F: Um dos grandes desafios da indústria de alimentos é oferecer comodidades ao consumidor. Como vê esse movimento na cadeia do peixe?
FM: Na agroindústria e nas cooperativas vai ser cada vez mais um processo natural. Exemplos interessantes são a Brazilian Fish, também do interior de São Paulo, que deve ter mais de 20 produtos de tilápia, e a Copacol, uma das maiores cooperativas que investe em peixe e que deve ter uns 10 produtos. Porque fizeram um investimento louco na suas indústrias para ampliar o parque de máquinas, estrutura e o departamento comercial para vender um produto que muitas vezes o consumidor nem conhece. E para aumentar a dificuldade dessa agroindústria no Brasil, se ela vende um filé de tilápia fresco a carga tributária é uma, mas se jogar só um sal por cima os tributos disparam, com IPI (Imposto sobre Produto Industrializado) e outros impostos. A tributação, hoje, é a nossa maior concorrente.
F: A exportação também é um bom meio para acelerar o crescimento da piscicultura, como é para grãos e outras carnes?

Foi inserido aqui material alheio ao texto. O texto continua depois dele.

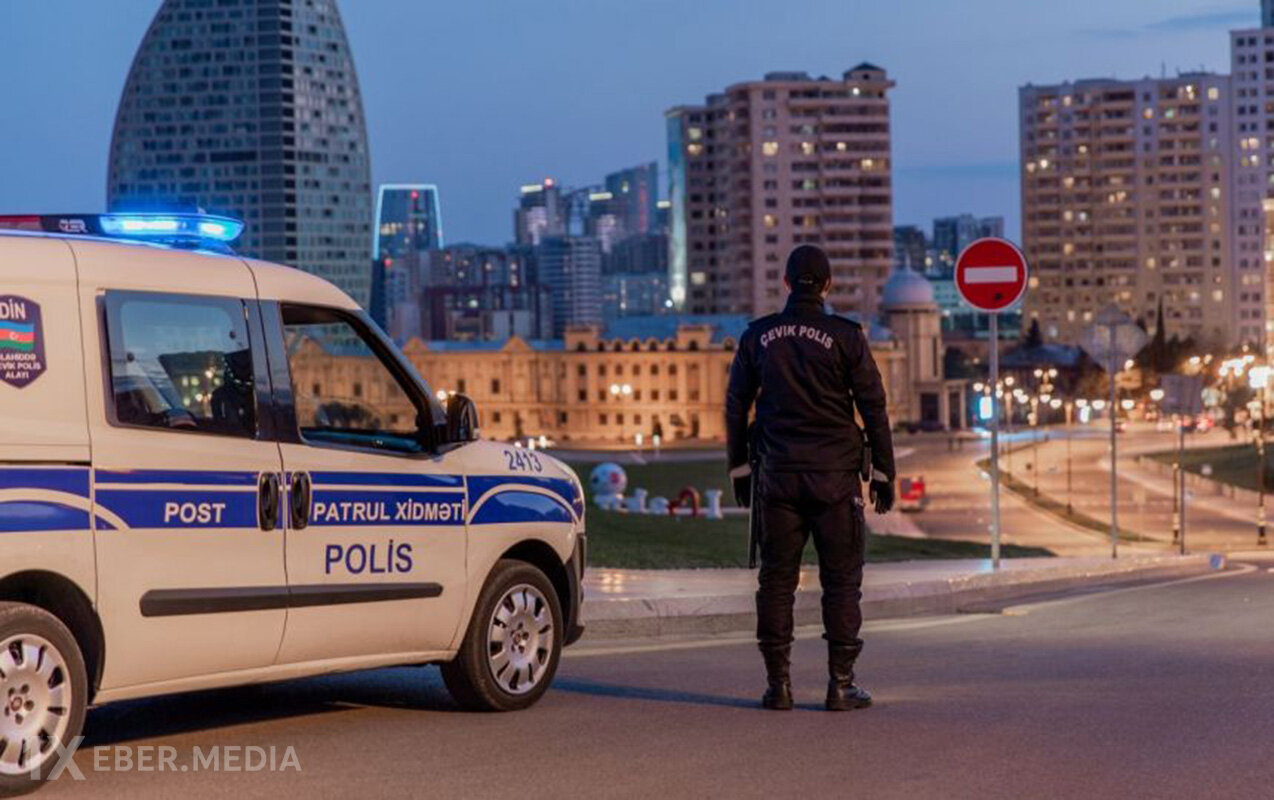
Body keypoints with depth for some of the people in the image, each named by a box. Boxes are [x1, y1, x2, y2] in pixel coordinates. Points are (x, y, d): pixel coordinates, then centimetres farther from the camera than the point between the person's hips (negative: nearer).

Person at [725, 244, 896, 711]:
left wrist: (740, 471, 18)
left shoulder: (758, 336, 5)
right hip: (834, 476, -2)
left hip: (777, 475, 3)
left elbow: (735, 406, 10)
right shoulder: (844, 336, -4)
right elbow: (873, 408, -3)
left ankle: (778, 684, 5)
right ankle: (840, 686, 0)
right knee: (841, 580, 2)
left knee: (776, 579, 6)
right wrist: (883, 474, 5)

FM: Nosso principal cliente são os Estados Unidos. Eles também representam o nosso maior potencial porque são os maiores importadores de tilápia do mundo. Com os asiáticos somos concorrentes no mercado norte-americano. Toda vez que o Brasil vende uma tonelada de tilápia nesse mercado, ele deixa de comprar uma tonelada de tilápia da Ásia. Para a Europa estamos impedidos de vender, desde 2018, porque os barcos de pesca do Brasil não estão em conformidade com o que esse importador exige. O peixe cultivado não usa barcos, mas entramos nessa proibição da União Europeia.
F: O que faz a tilápia brasileira ganhar mercado nos EUA?
FM: Uma das vantagens é a qualidade organoléptica e do ponto de vista de qualidade de água, o que confere sabor ao peixe. A base de ração de peixe no Brasil é vegetal, enquanto a ração na Ásia é de base animal. Outra vantagem se chama milha náutica: estamos mais perto. E o mais importante, nossa tarifa para entrar nos EUA é zero, enquanto a tilápia chinesa, os maiores criadores do mundo, arca com 25%.
Além disso, desde 2018, com o apoio da Embrapa e Ministério da Economia, implantamos o grau técnico da tilápia para exportação. O produtor que exporta compra a ração, medicamentos, embalagem e todos os insumos sem pagar impostos, e vende sem pagar impostos. A criação de peixe se torna uma zona franca e isso traz mais competitividade. Hoje, cerca de 12 empresas exportam peixe e nesse primeiro semestre elas já exportaram para 42 países. Sim, os EUA são muito importantes, mas estamos abrindo mercado porque há muito a conquistar e não podemos depender de um único cliente. É a regra.